PROBLEMA A RESOLVER:
Por favor, copia sin ningún cambio todas las líneas de los registros siguientes.

DATOS PROPORCIONADOS:
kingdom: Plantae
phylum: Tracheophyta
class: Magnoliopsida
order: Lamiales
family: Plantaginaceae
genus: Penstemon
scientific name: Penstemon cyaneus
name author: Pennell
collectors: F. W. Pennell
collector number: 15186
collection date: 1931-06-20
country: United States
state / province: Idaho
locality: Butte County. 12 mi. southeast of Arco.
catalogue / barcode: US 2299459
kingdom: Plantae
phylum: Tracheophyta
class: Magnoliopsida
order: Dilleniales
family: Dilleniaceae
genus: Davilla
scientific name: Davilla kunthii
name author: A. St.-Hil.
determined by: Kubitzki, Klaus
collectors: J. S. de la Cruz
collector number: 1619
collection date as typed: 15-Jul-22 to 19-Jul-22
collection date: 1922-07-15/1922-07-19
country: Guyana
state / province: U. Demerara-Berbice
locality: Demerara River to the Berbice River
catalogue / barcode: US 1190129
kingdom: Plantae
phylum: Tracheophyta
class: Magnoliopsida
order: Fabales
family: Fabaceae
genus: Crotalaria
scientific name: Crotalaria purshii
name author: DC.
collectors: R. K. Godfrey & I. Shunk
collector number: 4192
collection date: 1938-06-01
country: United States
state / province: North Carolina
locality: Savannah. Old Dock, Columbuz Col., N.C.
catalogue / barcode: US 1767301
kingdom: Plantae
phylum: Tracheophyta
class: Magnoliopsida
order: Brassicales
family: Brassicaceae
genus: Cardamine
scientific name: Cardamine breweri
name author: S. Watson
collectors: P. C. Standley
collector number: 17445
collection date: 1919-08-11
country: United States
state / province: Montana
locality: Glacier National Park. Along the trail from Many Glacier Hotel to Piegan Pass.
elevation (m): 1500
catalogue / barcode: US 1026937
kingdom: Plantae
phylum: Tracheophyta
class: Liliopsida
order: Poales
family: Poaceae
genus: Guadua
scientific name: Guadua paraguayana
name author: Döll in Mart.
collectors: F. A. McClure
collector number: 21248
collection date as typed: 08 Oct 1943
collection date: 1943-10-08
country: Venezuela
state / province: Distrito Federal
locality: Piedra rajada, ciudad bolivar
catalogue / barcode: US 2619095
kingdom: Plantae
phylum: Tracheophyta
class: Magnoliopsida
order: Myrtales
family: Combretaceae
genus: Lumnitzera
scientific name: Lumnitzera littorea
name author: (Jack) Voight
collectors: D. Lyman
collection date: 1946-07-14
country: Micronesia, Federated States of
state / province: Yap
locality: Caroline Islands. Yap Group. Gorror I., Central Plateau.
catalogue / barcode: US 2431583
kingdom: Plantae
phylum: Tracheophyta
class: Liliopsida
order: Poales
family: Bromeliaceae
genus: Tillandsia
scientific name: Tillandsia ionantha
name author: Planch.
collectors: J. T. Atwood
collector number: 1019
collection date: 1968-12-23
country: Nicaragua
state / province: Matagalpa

RESULTADO DEL EJERCICIO:
kingdom: Plantae
phylum: Tracheophyta
class: Magnoliopsida
order: Lamiales
family: Plantaginaceae
genus: Penstemon
scientific name: Penstemon cyaneus
name author: Pennell
collectors: F. W. Pennell
collector number: 15186
collection date: 1931-06-20
country: United States
state / province: Idaho
locality: Butte County. 12 mi. southeast of Arco.
catalogue / barcode: US 2299459
kingdom: Plantae
phylum: Tracheophyta
class: Magnoliopsida
order: Dilleniales
family: Dilleniaceae
genus: Davilla
scientific name: Davilla kunthii
name author: A. St.-Hil.
determined by: Kubitzki, Klaus
collectors: J. S. de la Cruz
collector number: 1619
collection date as typed: 15-Jul-22 to 19-Jul-22
collection date: 1922-07-15/1922-07-19
country: Guyana
state / province: U. Demerara-Berbice
locality: Demerara River to the Berbice River
catalogue / barcode: US 1190129
kingdom: Plantae
phylum: Tracheophyta
class: Magnoliopsida
order: Fabales
family: Fabaceae
genus: Crotalaria
scientific name: Crotalaria purshii
name author: DC.
collectors: R. K. Godfrey & I. Shunk
collector number: 4192
collection date: 1938-06-01
country: United States
state / province: North Carolina
locality: Savannah. Old Dock, Columbuz Col., N.C.
catalogue / barcode: US 1767301
kingdom: Plantae
phylum: Tracheophyta
class: Magnoliopsida
order: Brassicales
family: Brassicaceae
genus: Cardamine
scientific name: Cardamine breweri
name author: S. Watson
collectors: P. C. Standley
collector number: 17445
collection date: 1919-08-11
country: United States
state / province: Montana
locality: Glacier National Park. Along the trail from Many Glacier Hotel to Piegan Pass.
elevation (m): 1500
catalogue / barcode: US 1026937
kingdom: Plantae
phylum: Tracheophyta
class: Liliopsida
order: Poales
family: Poaceae
genus: Guadua
scientific name: Guadua paraguayana
name author: Döll in Mart.
collectors: F. A. McClure
collector number: 21248
collection date as typed: 08 Oct 1943
collection date: 1943-10-08
country: Venezuela
state / province: Distrito Federal
locality: Piedra rajada, ciudad bolivar
catalogue / barcode: US 2619095
kingdom: Plantae
phylum: Tracheophyta
class: Magnoliopsida
order: Myrtales
family: Combretaceae
genus: Lumnitzera
scientific name: Lumnitzera littorea
name author: (Jack) Voight
collectors: D. Lyman
collection date: 1946-07-14
country: Micronesia, Federated States of
state / province: Yap
locality: Caroline Islands. Yap Group. Gorror I., Central Plateau.
catalogue / barcode: US 2431583
kingdom: Plantae
phylum: Tracheophyta
class: Liliopsida
order: Poales
family: Bromeliaceae
genus: Tillandsia
scientific name: Tillandsia ionantha
name author: Planch.
collectors: J. T. Atwood
collector number: 1019
collection date: 1968-12-23
country: Nicaragua
state / province: Matagalpa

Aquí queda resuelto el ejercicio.